Il est à la mode de répéter que Bart De Wever n’est pas Yves Leterme puisqu’il ne cultive  pas, lui, en bon patriote de la Flandre, le rêve assez égotiste d’aller s’asseoir au 16 rue de la Loi. C’est vrai: il n’empêche que, dans le dossier BHV, on a bien vu, à la Chambre, que, face aux attaques cruelles du Belang et de Jean-Marie De Decker, la NV-A avait grand usage de la gomme à effacer tout sourire.
Si on y réfléchit, Bart De Wever n’a  gagné les élections qu’en répétant et amplifiant  à l’intersidéral les promesses déjà à la gonflette d’Yves Leterme cru 2007. L’électeur flamand a voté à nouveau pour un parti manufacture de serrures censé lui ouvrir,  cette fois en même moins que 5 minutes de courage politique, toutes les portes du paradis jaune et noir de l’autonomie flamande.
Comme si les francophones n’étaient pas très défensivement armés par les trois solides cadenas constitutionnellement arrachés en 1970: parité gouvernementale (pourtant conçue à l’époque…en faveur des flamands), majorités spéciales aux deux tiers et, surtout, cette sonnette d’alarme qui  réduit toutes les mandolinesques propositions de loi sur la scission de BHV à un événement surtout médiatique…
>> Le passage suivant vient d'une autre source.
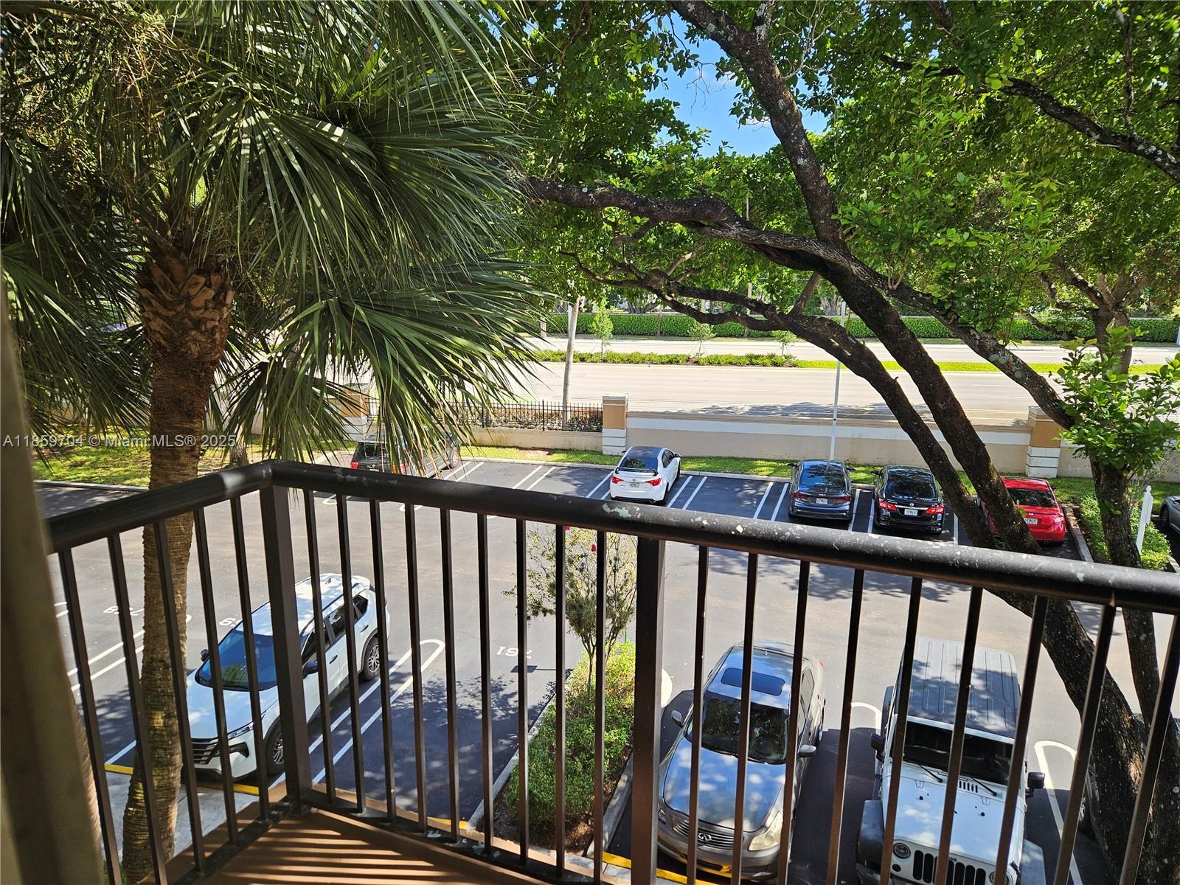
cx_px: 590
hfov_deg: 73.9
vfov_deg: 58.9
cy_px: 442
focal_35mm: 23
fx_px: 784
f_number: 1.8
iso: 25
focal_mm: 5.4
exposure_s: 1/229
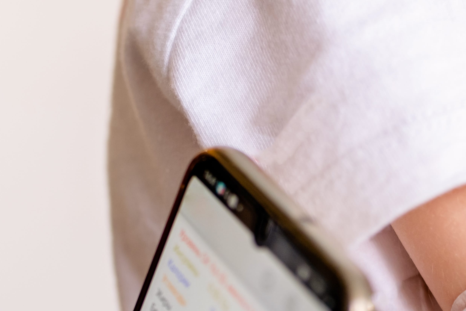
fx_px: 1734
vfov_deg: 10.1
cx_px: 347
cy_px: 384
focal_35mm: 134
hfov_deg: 15.2
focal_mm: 35
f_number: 2.2
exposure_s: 1/160
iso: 400
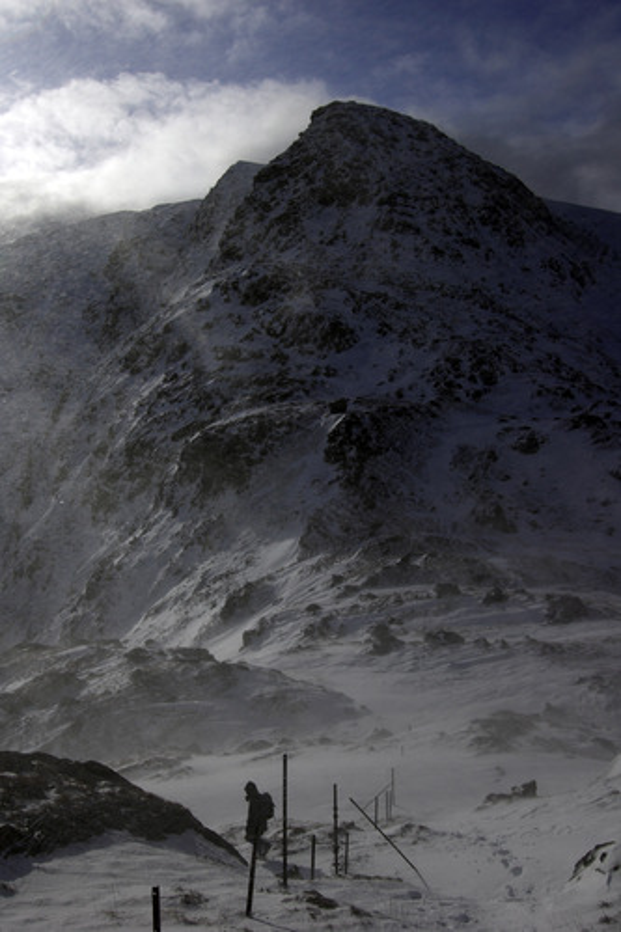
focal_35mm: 34
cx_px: 310
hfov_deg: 38.3
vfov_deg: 55.1
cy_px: 466
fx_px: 893
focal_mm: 23
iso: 200
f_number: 8
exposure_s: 1/800
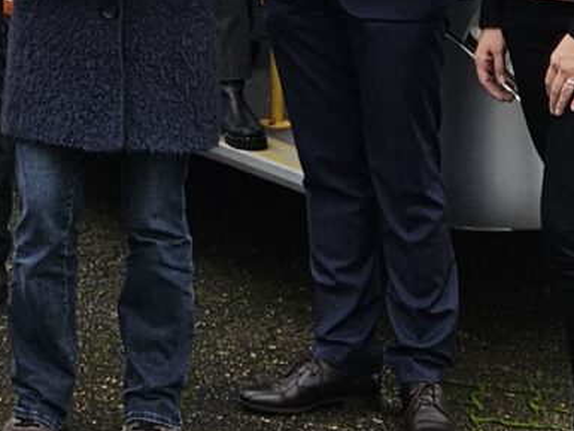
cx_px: -106
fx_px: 2538
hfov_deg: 12.6
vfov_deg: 9.0
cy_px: -483
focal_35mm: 153
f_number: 1.8
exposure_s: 1/130
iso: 25
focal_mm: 5.4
La stratégie de Bart De Wever, qui fera sourire d'aucuns puisqu'il demande cette fois que " tous les acteurs soient honnêtes sur leurs intentions", est toujours aussi insaisissable qu’une anguille dans un baquet d’huile. Mais, même avec ton d'homme d'Etat, elle ne le mène désormais plus à grand chose tant qu’il n’admettra pas que- sauf improbable “révolution des gaufres” qui ferait de lui le Vaclav Havel de la Flandre- il lui faudra d’abord apprendre un verbe tout simple: négocier. Réellement.